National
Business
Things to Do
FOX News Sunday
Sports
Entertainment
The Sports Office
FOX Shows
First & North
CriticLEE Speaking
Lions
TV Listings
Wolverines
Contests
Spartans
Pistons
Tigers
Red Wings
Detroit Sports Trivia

────────────────────

== TASK STATEMENT ==
Rename "TV Listings" to "TV Schedule" wherever it appears in the items above, and give the lines again with nothing else changed.

== RESPONSE TO THE TASK ==
National
Business
Things to Do
FOX News Sunday
Sports
Entertainment
The Sports Office
FOX Shows
First & North
CriticLEE Speaking
Lions
TV Schedule
Wolverines
Contests
Spartans
Pistons
Tigers
Red Wings
Detroit Sports Trivia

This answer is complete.